If you’re planning to over-winter your geraniums & pelargoniums please “take with a pinch of salt” anything you hear from well meaning “experts” – often they know an awful lot about a wide range of plants and limited specific knowledge of each species.

If the plants are warm and in good light, they are very likely to continue to grow, and some will even flower, in the winter. So fill all those sunny windows and conservatories with all your members of the pelargonium family!


Over-wintering geranium plants:

    1. The first thing to consider is if the particular variety is a favourite and is worth spending time and trouble on. If not, let it “take it’s chance” and buy something more agreeable next year!
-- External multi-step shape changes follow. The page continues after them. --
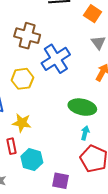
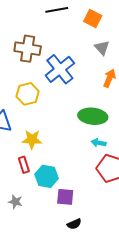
cyan arrow: (85, 133) -> (99, 143), turned -88
purple square: (60, 181) -> (65, 197), moved

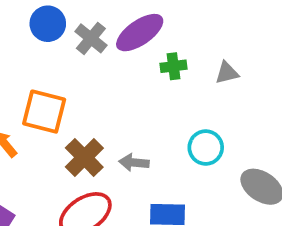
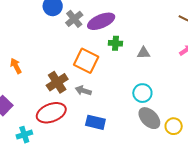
orange square: (44, 112) -> (86, 61), moved
cyan circle: (206, 148) -> (142, 93), moved

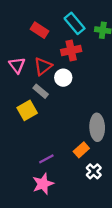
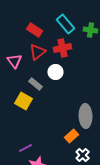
red triangle: (43, 66) -> (38, 52), moved
yellow square: (27, 110) -> (24, 101), turned -30
purple line: (46, 159) -> (26, 148), moved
    2. You also need to think about whether you have enough space for your quantity of plants. Very few of us have enough frost-free room to keep every plant, especially if they have grown very large. There are three choices:
      • Keep the plants as they are, but put into pots.
      • Cut back the plants so that they spend the winter re-growing and bushing out.
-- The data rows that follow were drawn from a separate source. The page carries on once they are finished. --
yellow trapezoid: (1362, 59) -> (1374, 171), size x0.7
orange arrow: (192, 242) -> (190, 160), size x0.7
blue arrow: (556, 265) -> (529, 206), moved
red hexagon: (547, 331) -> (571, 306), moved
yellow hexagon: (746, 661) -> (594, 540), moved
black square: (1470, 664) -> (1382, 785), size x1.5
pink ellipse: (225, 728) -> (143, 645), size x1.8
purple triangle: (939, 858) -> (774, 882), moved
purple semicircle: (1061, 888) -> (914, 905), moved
      • Root some new cuttings and leave the old plants to get on as best they can.
  1. Before bringing your geranium plants inside for the winter make sure you examine them well first. Clean off any dead leaves or dying flowers and look for signs of pelargonium rust. This only affects the zonal pelargoniums but it is getting everywhere nowadays. It first came into the country in 1968 and particularly thrives during a damp summer or autumn. Luckily, this does not seem to infect the plants very rapidly and is easily treatable, so simply removing the affected leaves will be a good control. You could also try spraying with a fungicide called Dithane945, which is obtainable at most Garden Centres.
  2. Light is very important, which is why if indoors they must be right on the window-sill – if they are only three feet from the window they will get 50% less light!
  3. During the winter try to keep the atmosphere dry, but not the roots. Because the plants do not go into dormancy they continue to grow and therefore transpire and so need some moisture. Geraniums will often survive a drought, but will not grow and thrive – people growing show plants are careful to ensure their plants roots are moist, but never wet, in the winter. To keep the atmosphere dry it is important to ventilate as often as possible. If you do not allow the air to move, your plants will end up a mouldy, rotting heap. Electric fan heaters are best as they move the air around every time they come on as well, and need little work on your part, thank goodness for a thermostat!
  4. Geraniums are very economical when overwintered in the greenhouse as they only need to be kept frost free. However, we do recommend if your heating has a thermostat you set it at 5ºdeg;C or 41ºdeg;F. If the stems get the frost then the plant will die and not recover! A porch, sunroom or conservatory are excellent places for the pelargonium family in the winter, and sunny windowsills are suitable.